SeaWeek is Australia’s major national public awareness campaign to focus community awareness, provide information and encourage an appreciation of the sea. SeaWeek gives us a fantastic opportunity to promote educational issues of relevance to the marine environment.
To recognise Sea Week 2021 Virtual Excursions Australia is promoting digital resources and virtual excursions between the 8 – 12 March.
My Journey Beneath the Waves
My Journey Beneath the Waves: Diving Sydney’s Rocky Reefs takes you and your students on an exploration of the marine environment. The temperate waters around Sydney are home to a variety of habitats including kelp beds and sponge gardens. These are wonderful place to dive and discover the diversity of animals that live there.
Karen Player shares some of her favourite diving stories to highlight the amazing animals that live in Sydney Rocky Reefs.
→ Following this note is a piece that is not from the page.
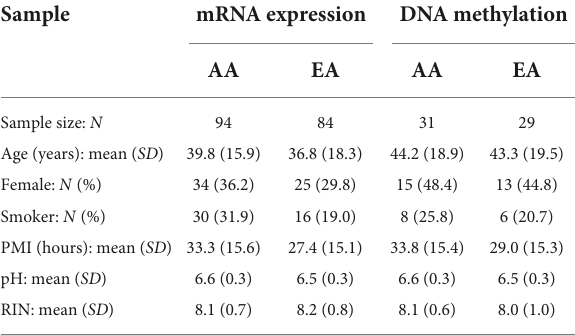
TABLE 1 Characteristics of study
Take a journey beneath the waves to explore this wonderful world. Learn about some of these incredible animals, their adaptions and habitats.
Scientists of R/V Falkor
Join some of the inspiring female Scientists from the Schmidt Ocean Institute to get a taste of the exciting science careers aboard R/V Falkor. This panel will celebrate International Women’s day by bringing together women in the marine sciences of all career levels and background to discuss their diverse paths and experiences, and promote the visibility of women in the marine science community.
Making Connections with Communities
Join us for a conversation with a team of pioneering female geologists, ecologists and botanists from the University of Tasmania who will be discussing their experience as women working in Science and the ways of communicating and raising awareness of science-related issues and topics. They will explore the opportunities to collaborate with other academic disciplines and how to make connections with the wider community.
Tackling global challenges
Find out more about the career opportunities in marine science from a group of inspiring female scientists at the University of Tasmania’s Institute of Marine and Antarctic Science and the Centre for Socioecology. Our speakers will tell you about their travels to the Antarctic and the Tropics, and discuss the significant contributions that Marine Scientists can make to global environmental challenges through understanding ecosystems and our diverse impacts on them.
An Ocean Journey with Plankton
Delve into the world of plankton – a group of microscopic plants and animals with incredible importance for aquatic food webs worldwide. This talk will first introduce the ecology and biology of these organisms followed by a Q+A.
Raissa Gill will share her experience from finishing high school in 2012 to where she is today, and will talk about some scientific research that she’s been involved in over the past two years, including her work on the citizen science project “Adrift” and her honours research project on the implications of temperature variability on photosynthetic plankton.
Online Resources
Australian Environmental Education
Oceans contain the greatest diversity of life on Earth. Habitats range from the freezing polar regions to the warm waters of the coral reefs, deep sea hydrothermal vents to shallow seagrass beds and beautiful sponge gardens to giant kelp forests, marine organisms are found everywhere.
Diving Stories
Marine resources
Ocean Life Education
Landcare Learning Centre: Caring for our Coasts.
Australia is home to the over 10,000 beaches and no part of Australia is more than 1,000km from the ocean. Our coasts are impacted by our actions on land. Rubbish and microplastics can be found washed up on almost every Australian beach.
Pollution and rubbish get washed into our rivers and waterways with stormwater runoff and end up on our coasts and oceans. Over 75% of this rubbish is plastic. Plastics in the environment can take hundreds of years to break down, thereby impacting marine species for generations.